» THE DATA:
◇ ◇ ◇ ◇

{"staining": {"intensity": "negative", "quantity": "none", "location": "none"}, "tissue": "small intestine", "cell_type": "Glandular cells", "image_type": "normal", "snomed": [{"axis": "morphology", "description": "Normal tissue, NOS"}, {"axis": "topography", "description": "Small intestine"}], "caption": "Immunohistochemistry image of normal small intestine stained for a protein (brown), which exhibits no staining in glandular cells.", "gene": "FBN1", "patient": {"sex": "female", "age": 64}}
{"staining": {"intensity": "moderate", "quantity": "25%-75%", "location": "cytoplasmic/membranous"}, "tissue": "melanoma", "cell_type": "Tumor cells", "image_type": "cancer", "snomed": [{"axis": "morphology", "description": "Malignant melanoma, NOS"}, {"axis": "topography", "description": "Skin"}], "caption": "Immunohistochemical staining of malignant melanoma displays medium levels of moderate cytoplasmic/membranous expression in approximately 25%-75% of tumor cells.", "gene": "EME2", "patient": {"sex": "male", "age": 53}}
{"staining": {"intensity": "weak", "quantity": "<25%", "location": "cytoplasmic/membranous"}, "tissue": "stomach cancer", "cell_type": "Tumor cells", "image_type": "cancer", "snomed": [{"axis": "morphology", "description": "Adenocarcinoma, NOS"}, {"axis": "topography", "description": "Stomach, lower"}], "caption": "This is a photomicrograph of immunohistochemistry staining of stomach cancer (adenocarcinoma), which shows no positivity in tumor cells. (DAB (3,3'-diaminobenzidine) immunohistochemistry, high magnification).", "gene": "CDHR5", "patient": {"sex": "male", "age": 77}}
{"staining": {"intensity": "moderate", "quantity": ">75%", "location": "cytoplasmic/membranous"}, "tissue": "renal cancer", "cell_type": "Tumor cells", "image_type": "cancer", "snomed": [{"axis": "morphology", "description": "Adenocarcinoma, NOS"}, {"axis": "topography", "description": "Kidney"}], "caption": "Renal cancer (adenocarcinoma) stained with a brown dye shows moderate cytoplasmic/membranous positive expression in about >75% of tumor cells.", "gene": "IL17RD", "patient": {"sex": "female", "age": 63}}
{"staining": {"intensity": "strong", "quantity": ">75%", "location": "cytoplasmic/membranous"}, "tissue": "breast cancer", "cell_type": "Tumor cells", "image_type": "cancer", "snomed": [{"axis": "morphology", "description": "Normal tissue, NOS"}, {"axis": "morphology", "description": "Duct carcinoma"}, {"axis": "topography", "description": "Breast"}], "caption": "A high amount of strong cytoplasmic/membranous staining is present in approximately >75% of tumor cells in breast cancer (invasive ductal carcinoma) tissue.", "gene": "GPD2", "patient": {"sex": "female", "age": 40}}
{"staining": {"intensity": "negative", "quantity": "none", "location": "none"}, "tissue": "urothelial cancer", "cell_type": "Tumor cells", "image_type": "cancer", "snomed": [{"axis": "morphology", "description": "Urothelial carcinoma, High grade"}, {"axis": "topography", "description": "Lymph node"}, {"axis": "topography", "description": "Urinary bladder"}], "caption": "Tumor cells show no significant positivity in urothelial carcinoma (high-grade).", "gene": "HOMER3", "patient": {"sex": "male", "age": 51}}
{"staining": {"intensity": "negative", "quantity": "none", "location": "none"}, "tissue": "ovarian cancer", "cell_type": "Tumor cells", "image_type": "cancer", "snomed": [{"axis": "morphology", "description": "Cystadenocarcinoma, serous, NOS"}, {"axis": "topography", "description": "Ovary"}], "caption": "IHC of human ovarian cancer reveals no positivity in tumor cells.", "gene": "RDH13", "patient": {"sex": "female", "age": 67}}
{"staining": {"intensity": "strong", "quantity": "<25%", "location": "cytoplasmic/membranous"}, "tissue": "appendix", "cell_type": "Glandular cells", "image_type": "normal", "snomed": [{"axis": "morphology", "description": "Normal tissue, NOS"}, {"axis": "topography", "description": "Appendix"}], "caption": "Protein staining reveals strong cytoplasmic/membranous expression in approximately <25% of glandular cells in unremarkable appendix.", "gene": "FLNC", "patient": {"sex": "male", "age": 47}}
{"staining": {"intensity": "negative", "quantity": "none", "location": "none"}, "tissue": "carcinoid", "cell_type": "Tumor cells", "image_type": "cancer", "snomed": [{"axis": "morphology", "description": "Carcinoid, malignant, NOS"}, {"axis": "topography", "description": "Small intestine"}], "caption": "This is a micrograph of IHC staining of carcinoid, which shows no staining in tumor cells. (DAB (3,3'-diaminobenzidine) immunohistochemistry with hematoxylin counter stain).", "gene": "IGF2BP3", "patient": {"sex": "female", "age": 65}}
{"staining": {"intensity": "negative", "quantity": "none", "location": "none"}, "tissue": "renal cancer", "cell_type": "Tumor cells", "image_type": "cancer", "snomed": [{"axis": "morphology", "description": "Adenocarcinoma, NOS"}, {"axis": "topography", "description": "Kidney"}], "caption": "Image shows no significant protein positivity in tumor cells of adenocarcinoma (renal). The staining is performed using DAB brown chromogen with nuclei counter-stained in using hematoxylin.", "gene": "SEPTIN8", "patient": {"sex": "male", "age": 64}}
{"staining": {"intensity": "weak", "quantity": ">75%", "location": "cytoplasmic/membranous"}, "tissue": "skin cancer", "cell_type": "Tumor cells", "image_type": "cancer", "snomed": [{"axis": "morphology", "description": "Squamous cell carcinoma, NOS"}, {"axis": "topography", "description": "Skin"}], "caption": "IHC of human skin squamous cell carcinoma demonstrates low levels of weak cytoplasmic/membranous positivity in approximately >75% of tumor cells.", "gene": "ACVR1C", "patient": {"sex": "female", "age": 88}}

◇ ◇ ◇ ◇

Output every record above, exactly as written.

» REPLY TO THE TASK:
{"staining": {"intensity": "negative", "quantity": "none", "location": "none"}, "tissue": "small intestine", "cell_type": "Glandular cells", "image_type": "normal", "snomed": [{"axis": "morphology", "description": "Normal tissue, NOS"}, {"axis": "topography", "description": "Small intestine"}], "caption": "Immunohistochemistry image of normal small intestine stained for a protein (brown), which exhibits no staining in glandular cells.", "gene": "FBN1", "patient": {"sex": "female", "age": 64}}
{"staining": {"intensity": "moderate", "quantity": "25%-75%", "location": "cytoplasmic/membranous"}, "tissue": "melanoma", "cell_type": "Tumor cells", "image_type": "cancer", "snomed": [{"axis": "morphology", "description": "Malignant melanoma, NOS"}, {"axis": "topography", "description": "Skin"}], "caption": "Immunohistochemical staining of malignant melanoma displays medium levels of moderate cytoplasmic/membranous expression in approximately 25%-75% of tumor cells.", "gene": "EME2", "patient": {"sex": "male", "age": 53}}
{"staining": {"intensity": "weak", "quantity": "<25%", "location": "cytoplasmic/membranous"}, "tissue": "stomach cancer", "cell_type": "Tumor cells", "image_type": "cancer", "snomed": [{"axis": "morphology", "description": "Adenocarcinoma, NOS"}, {"axis": "topography", "description": "Stomach, lower"}], "caption": "This is a photomicrograph of immunohistochemistry staining of stomach cancer (adenocarcinoma), which shows no positivity in tumor cells. (DAB (3,3'-diaminobenzidine) immunohistochemistry, high magnification).", "gene": "CDHR5", "patient": {"sex": "male", "age": 77}}
{"staining": {"intensity": "moderate", "quantity": ">75%", "location": "cytoplasmic/membranous"}, "tissue": "renal cancer", "cell_type": "Tumor cells", "image_type": "cancer", "snomed": [{"axis": "morphology", "description": "Adenocarcinoma, NOS"}, {"axis": "topography", "description": "Kidney"}], "caption": "Renal cancer (adenocarcinoma) stained with a brown dye shows moderate cytoplasmic/membranous positive expression in about >75% of tumor cells.", "gene": "IL17RD", "patient": {"sex": "female", "age": 63}}
{"staining": {"intensity": "strong", "quantity": ">75%", "location": "cytoplasmic/membranous"}, "tissue": "breast cancer", "cell_type": "Tumor cells", "image_type": "cancer", "snomed": [{"axis": "morphology", "description": "Normal tissue, NOS"}, {"axis": "morphology", "description": "Duct carcinoma"}, {"axis": "topography", "description": "Breast"}], "caption": "A high amount of strong cytoplasmic/membranous staining is present in approximately >75% of tumor cells in breast cancer (invasive ductal carcinoma) tissue.", "gene": "GPD2", "patient": {"sex": "female", "age": 40}}
{"staining": {"intensity": "negative", "quantity": "none", "location": "none"}, "tissue": "urothelial cancer", "cell_type": "Tumor cells", "image_type": "cancer", "snomed": [{"axis": "morphology", "description": "Urothelial carcinoma, High grade"}, {"axis": "topography", "description": "Lymph node"}, {"axis": "topography", "description": "Urinary bladder"}], "caption": "Tumor cells show no significant positivity in urothelial carcinoma (high-grade).", "gene": "HOMER3", "patient": {"sex": "male", "age": 51}}
{"staining": {"intensity": "negative", "quantity": "none", "location": "none"}, "tissue": "ovarian cancer", "cell_type": "Tumor cells", "image_type": "cancer", "snomed": [{"axis": "morphology", "description": "Cystadenocarcinoma, serous, NOS"}, {"axis": "topography", "description": "Ovary"}], "caption": "IHC of human ovarian cancer reveals no positivity in tumor cells.", "gene": "RDH13", "patient": {"sex": "female", "age": 67}}
{"staining": {"intensity": "strong", "quantity": "<25%", "location": "cytoplasmic/membranous"}, "tissue": "appendix", "cell_type": "Glandular cells", "image_type": "normal", "snomed": [{"axis": "morphology", "description": "Normal tissue, NOS"}, {"axis": "topography", "description": "Appendix"}], "caption": "Protein staining reveals strong cytoplasmic/membranous expression in approximately <25% of glandular cells in unremarkable appendix.", "gene": "FLNC", "patient": {"sex": "male", "age": 47}}
{"staining": {"intensity": "negative", "quantity": "none", "location": "none"}, "tissue": "carcinoid", "cell_type": "Tumor cells", "image_type": "cancer", "snomed": [{"axis": "morphology", "description": "Carcinoid, malignant, NOS"}, {"axis": "topography", "description": "Small intestine"}], "caption": "This is a micrograph of IHC staining of carcinoid, which shows no staining in tumor cells. (DAB (3,3'-diaminobenzidine) immunohistochemistry with hematoxylin counter stain).", "gene": "IGF2BP3", "patient": {"sex": "female", "age": 65}}
{"staining": {"intensity": "negative", "quantity": "none", "location": "none"}, "tissue": "renal cancer", "cell_type": "Tumor cells", "image_type": "cancer", "snomed": [{"axis": "morphology", "description": "Adenocarcinoma, NOS"}, {"axis": "topography", "description": "Kidney"}], "caption": "Image shows no significant protein positivity in tumor cells of adenocarcinoma (renal). The staining is performed using DAB brown chromogen with nuclei counter-stained in using hematoxylin.", "gene": "SEPTIN8", "patient": {"sex": "male", "age": 64}}
{"staining": {"intensity": "weak", "quantity": ">75%", "location": "cytoplasmic/membranous"}, "tissue": "skin cancer", "cell_type": "Tumor cells", "image_type": "cancer", "snomed": [{"axis": "morphology", "description": "Squamous cell carcinoma, NOS"}, {"axis": "topography", "description": "Skin"}], "caption": "IHC of human skin squamous cell carcinoma demonstrates low levels of weak cytoplasmic/membranous positivity in approximately >75% of tumor cells.", "gene": "ACVR1C", "patient": {"sex": "female", "age": 88}}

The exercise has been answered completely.